───── BLOCO DE TEXTO ─────

Na apresentação, esta segunda-feira da biografia de António Guterres, O mundo não tem de ser assim, o ex-secretário-geral do PS António José Seguro reapareceu, depois de ter perdido a corrida interna para a direcção do partido para António Costa. O poder de convocatória de um qualquer “ex” existe e havia expectativa.

Foi na definição da personalidade do antigo primeiro-ministro Guterres, com quem trabalhou como secretário de Estado e ministro, que Seguro pronunciou uma frase sonora. “António Guterres nunca procurou a vitória pela vitória, nunca encurralou o outro”, disse a uma das cinco perguntas a que foi convidado responder pelos autores da obra. Ou seja, não teve Guterres instinto duro nem pose de animal feroz. 

À memória de quem ouviu esta frase, surgiu o comentário de Costa, então challenger de Seguro, sobre a dimensão do resultado dos socialistas nas eleições europeias de 2014: “Poucochinho”. O que hoje se traduziria por sem ambição. E o candidato viria a ganhar ao então secretário-geral, autor também de uma frase que ficou célebre - “Qual é a pressa?” -, referindo-se à pressão do seu adversário interno.

Nesta segunda-feira, António José Seguro não voltou ao tema, mas recordou que Guterres não opta por becos sem saída, que dá sempre uma saída ao outro. Elogiou-lhe a formação humanista e a força interior, referiu-lhe a cultura extensa mas, sobretudo, destacou o que o torna ímpar: a “habilidade para a negociação” de um “adepto do compromisso e capacidade de diálogo”. Aquela que não encurrala, mas encaminha, disse a propósito das tarefas do actual secretário-geral das Nações Unidas.

───── INFORMAÇÃO ─────

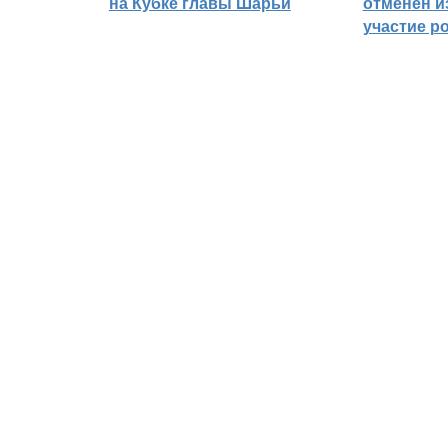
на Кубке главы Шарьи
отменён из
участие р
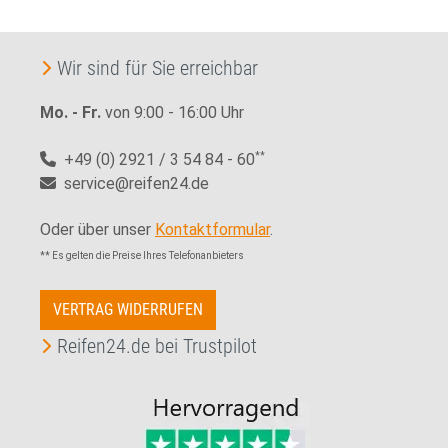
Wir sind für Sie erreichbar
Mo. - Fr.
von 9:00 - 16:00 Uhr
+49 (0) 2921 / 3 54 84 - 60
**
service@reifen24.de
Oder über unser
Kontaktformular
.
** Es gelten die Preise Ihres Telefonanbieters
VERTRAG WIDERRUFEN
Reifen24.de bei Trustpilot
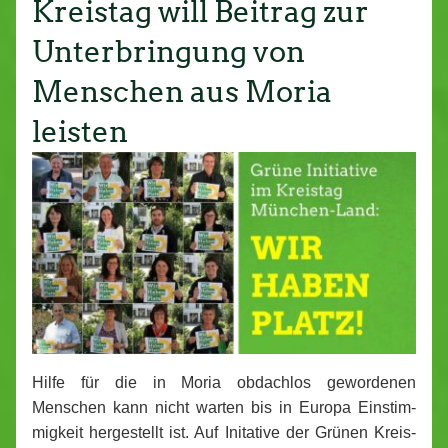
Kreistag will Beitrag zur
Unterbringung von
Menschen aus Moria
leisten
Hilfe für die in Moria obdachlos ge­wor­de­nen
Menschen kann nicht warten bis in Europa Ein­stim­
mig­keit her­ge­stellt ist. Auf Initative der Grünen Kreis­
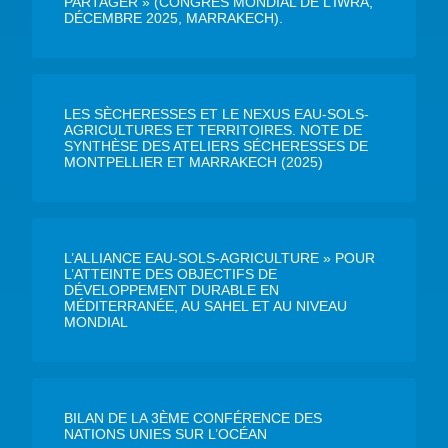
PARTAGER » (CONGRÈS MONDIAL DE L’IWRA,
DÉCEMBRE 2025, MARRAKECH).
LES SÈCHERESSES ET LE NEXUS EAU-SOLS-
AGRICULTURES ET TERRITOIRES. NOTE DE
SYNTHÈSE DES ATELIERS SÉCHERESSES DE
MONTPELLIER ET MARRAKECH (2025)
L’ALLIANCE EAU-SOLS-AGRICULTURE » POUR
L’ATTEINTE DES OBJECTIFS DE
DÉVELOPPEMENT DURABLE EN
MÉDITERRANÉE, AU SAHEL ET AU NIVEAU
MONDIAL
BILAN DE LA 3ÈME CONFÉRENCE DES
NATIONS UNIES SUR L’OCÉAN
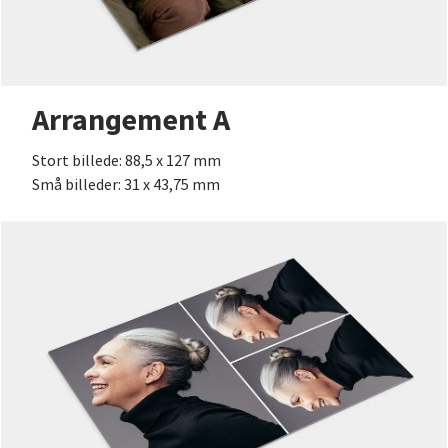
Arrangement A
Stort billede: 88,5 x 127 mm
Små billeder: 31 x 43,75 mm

─────

» **TAREFAS**
a – No texto sobre a biografia de António Guterres, que palavra usou Costa para comentar a dimensão do resultado dos socialistas nas eleições europeias de 2014?
b – Transcreva do texto sobre a biografia de António Guterres o trecho que começa em "À memória de" e segue até "das Nações Unidas.".

» **RESPOSTAS**
a – “Poucochinho”.

b –
À memória de quem ouviu esta frase, surgiu o comentário de Costa, então challenger de Seguro, sobre a dimensão do resultado dos socialistas nas eleições europeias de 2014: “Poucochinho”. O que hoje se traduziria por sem ambição. E o candidato viria a ganhar ao então secretário-geral, autor também de uma frase que ficou célebre - “Qual é a pressa?” -, referindo-se à pressão do seu adversário interno.

Nesta segunda-feira, António José Seguro não voltou ao tema, mas recordou que Guterres não opta por becos sem saída, que dá sempre uma saída ao outro. Elogiou-lhe a formação humanista e a força interior, referiu-lhe a cultura extensa mas, sobretudo, destacou o que o torna ímpar: a “habilidade para a negociação” de um “adepto do compromisso e capacidade de diálogo”. Aquela que não encurrala, mas encaminha, disse a propósito das tarefas do actual secretário-geral das Nações Unidas.